(Records from a data collection)
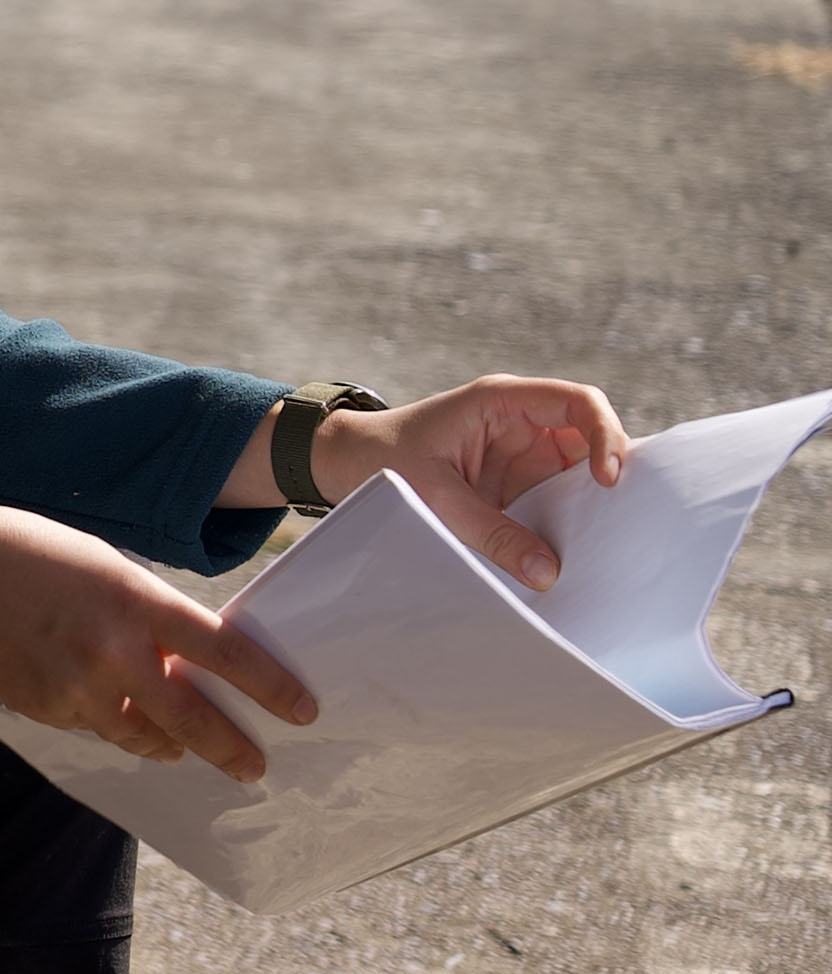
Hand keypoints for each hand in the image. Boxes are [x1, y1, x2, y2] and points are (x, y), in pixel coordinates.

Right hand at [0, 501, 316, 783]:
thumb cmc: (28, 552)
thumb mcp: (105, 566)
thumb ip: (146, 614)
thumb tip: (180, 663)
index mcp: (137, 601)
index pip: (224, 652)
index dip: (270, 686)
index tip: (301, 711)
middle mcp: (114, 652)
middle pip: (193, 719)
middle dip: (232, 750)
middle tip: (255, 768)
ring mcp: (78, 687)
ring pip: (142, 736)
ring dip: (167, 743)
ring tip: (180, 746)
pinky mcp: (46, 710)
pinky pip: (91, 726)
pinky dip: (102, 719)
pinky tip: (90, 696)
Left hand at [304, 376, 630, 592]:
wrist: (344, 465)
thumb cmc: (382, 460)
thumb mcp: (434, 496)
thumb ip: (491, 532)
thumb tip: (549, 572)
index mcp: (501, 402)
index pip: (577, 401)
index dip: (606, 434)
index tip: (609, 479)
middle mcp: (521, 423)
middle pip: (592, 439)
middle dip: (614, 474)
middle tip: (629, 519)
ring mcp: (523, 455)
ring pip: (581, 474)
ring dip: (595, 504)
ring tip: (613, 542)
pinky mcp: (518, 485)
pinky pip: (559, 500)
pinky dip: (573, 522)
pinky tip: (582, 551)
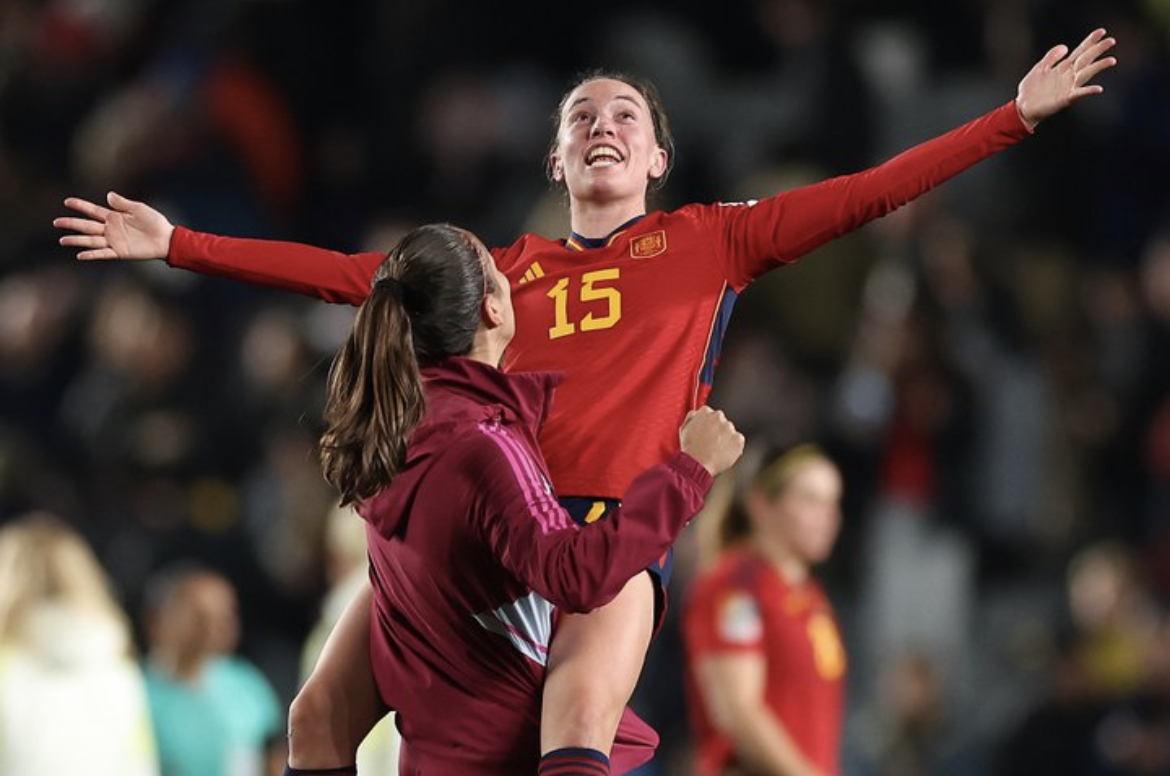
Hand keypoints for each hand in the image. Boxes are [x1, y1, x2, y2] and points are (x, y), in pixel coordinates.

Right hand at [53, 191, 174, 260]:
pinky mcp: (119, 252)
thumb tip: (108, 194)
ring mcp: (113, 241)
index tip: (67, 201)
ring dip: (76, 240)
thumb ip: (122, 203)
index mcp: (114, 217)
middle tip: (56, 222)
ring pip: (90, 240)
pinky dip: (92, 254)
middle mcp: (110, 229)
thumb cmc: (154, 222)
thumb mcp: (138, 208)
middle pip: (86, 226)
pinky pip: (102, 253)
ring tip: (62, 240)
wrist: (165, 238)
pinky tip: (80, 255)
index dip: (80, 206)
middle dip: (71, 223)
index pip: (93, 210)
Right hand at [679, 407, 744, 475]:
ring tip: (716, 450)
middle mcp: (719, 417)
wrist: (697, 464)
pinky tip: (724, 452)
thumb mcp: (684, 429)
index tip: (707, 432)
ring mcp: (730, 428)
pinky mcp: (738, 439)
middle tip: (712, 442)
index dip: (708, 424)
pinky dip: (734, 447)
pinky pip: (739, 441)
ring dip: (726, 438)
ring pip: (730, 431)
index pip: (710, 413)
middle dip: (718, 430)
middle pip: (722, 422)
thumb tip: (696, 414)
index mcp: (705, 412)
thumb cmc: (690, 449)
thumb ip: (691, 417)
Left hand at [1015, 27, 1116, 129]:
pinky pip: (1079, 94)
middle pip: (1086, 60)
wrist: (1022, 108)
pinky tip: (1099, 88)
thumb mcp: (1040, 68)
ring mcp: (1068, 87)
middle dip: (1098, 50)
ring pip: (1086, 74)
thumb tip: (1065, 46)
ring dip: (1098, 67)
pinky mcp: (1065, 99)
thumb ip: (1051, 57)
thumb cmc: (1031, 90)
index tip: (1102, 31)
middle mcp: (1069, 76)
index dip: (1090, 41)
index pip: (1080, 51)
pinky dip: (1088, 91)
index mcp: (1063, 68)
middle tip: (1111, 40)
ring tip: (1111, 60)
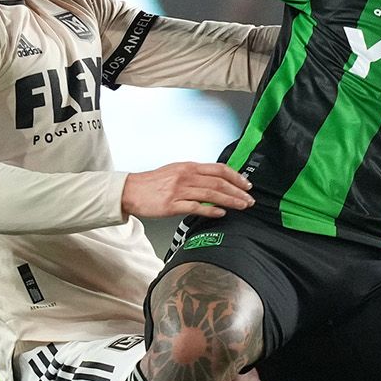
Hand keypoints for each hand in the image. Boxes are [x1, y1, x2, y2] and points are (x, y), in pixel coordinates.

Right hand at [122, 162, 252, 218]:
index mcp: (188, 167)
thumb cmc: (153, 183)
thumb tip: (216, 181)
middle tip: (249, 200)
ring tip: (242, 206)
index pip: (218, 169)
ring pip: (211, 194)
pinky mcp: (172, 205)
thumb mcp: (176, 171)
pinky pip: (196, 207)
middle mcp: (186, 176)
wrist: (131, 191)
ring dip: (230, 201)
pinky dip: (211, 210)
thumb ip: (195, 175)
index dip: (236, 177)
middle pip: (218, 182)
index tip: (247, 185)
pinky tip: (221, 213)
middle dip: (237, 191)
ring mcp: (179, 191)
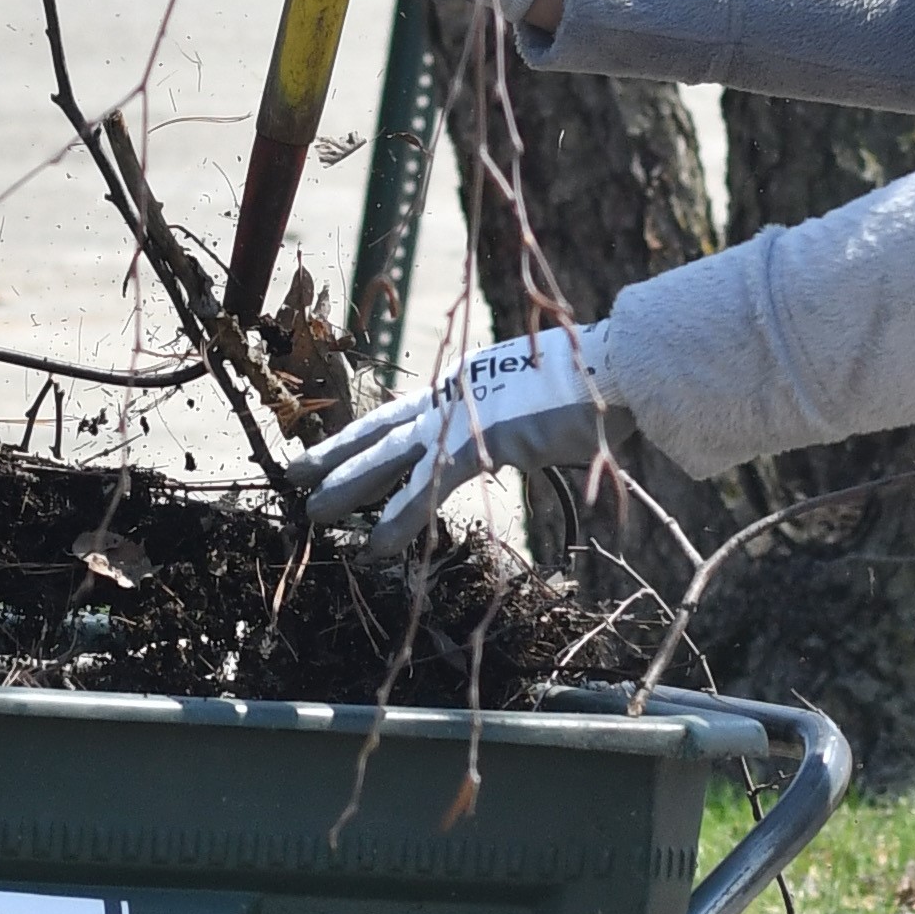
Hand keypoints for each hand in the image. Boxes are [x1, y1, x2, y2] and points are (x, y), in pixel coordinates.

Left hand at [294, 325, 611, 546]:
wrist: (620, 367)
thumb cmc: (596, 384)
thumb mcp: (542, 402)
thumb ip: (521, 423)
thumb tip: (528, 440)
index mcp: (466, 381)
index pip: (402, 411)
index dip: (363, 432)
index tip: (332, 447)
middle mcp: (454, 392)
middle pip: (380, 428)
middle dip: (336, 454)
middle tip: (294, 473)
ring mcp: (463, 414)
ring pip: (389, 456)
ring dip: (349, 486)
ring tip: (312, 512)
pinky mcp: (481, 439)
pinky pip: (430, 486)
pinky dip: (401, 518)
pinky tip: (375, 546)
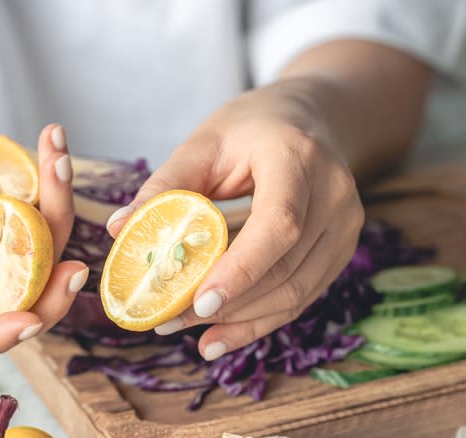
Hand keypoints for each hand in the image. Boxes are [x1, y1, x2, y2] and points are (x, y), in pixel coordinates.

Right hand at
==
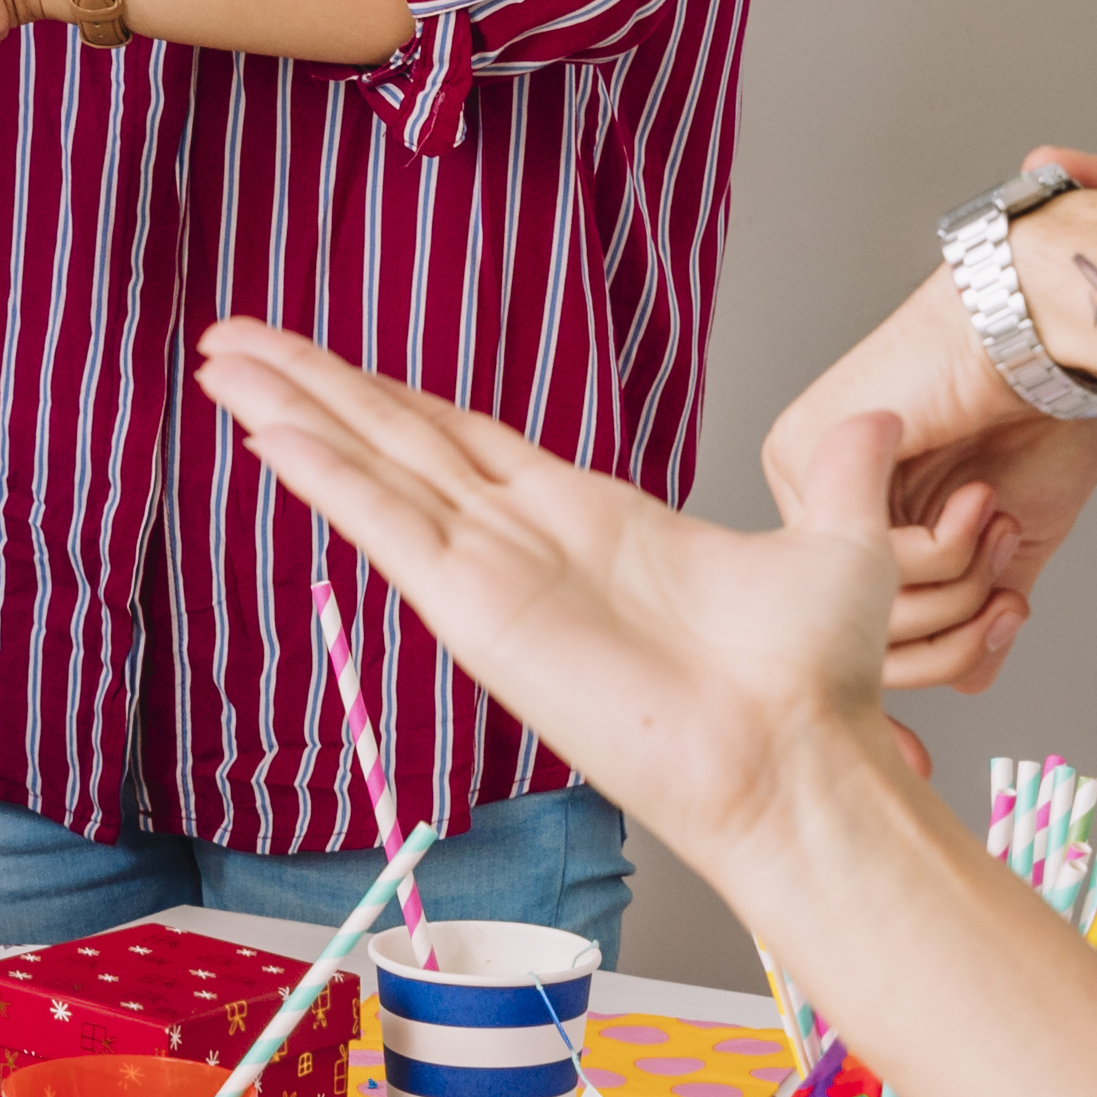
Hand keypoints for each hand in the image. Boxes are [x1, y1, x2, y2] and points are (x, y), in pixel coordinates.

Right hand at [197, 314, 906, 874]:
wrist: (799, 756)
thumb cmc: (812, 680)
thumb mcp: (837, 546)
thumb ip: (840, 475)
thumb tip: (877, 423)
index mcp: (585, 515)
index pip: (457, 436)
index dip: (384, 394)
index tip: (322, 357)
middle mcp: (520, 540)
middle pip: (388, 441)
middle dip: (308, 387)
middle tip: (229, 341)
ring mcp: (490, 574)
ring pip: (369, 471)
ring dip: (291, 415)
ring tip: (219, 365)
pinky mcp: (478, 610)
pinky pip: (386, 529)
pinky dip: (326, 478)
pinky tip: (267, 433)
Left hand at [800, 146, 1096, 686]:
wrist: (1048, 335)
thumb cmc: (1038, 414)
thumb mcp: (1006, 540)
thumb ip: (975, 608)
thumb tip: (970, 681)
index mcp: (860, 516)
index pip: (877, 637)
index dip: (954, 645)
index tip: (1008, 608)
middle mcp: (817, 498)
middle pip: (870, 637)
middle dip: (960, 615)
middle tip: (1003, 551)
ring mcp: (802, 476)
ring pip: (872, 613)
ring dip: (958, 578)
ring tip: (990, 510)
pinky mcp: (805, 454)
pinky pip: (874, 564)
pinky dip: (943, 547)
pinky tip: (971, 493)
* * *
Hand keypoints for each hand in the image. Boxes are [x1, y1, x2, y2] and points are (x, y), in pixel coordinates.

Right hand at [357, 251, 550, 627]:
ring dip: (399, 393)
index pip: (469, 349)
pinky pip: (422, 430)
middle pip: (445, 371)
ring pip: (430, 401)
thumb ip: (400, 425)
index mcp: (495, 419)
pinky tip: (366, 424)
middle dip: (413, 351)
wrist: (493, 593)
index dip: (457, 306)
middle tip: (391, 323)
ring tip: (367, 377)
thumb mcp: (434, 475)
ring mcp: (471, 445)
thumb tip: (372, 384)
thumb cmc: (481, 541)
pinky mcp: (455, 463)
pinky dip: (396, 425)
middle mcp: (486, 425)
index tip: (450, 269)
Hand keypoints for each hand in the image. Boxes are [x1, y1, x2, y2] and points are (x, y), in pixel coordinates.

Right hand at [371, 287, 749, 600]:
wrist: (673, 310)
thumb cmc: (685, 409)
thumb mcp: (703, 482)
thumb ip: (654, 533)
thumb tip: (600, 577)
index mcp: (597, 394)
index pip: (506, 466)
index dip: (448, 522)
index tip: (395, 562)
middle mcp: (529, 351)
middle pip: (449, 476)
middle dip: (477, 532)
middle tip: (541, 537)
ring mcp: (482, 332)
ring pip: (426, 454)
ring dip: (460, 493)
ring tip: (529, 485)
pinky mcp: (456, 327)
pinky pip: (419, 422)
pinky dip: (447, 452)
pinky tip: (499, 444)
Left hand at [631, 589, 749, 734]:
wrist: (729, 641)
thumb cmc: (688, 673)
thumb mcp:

→ **WORK ORDER**:
Return word for word the lines above from the line with "index pip: (710, 413)" to the line with "index tip: (1102, 31)", including both and leaving out all others.

→ **OUTPUT**:
index pip: (710, 413)
middle dip: (718, 430)
middle pip: (722, 422)
thumb tip: (696, 414)
index mcp: (705, 412)
thumb cmc: (690, 449)
thumb ip: (691, 417)
Left hand at [1015, 27, 1116, 129]:
pinky pip: (1079, 94)
middle pip: (1086, 60)
wrist: (1022, 108)
pinky tip: (1099, 88)
thumb mcp: (1040, 68)
ring mcp: (1068, 87)
middle dip: (1098, 50)
ring pip: (1086, 74)
thumb tip: (1065, 46)
ring dip: (1098, 67)
pinky mcp: (1065, 99)
thumb ip: (1051, 57)
thumb cmc: (1031, 90)
index tip: (1102, 31)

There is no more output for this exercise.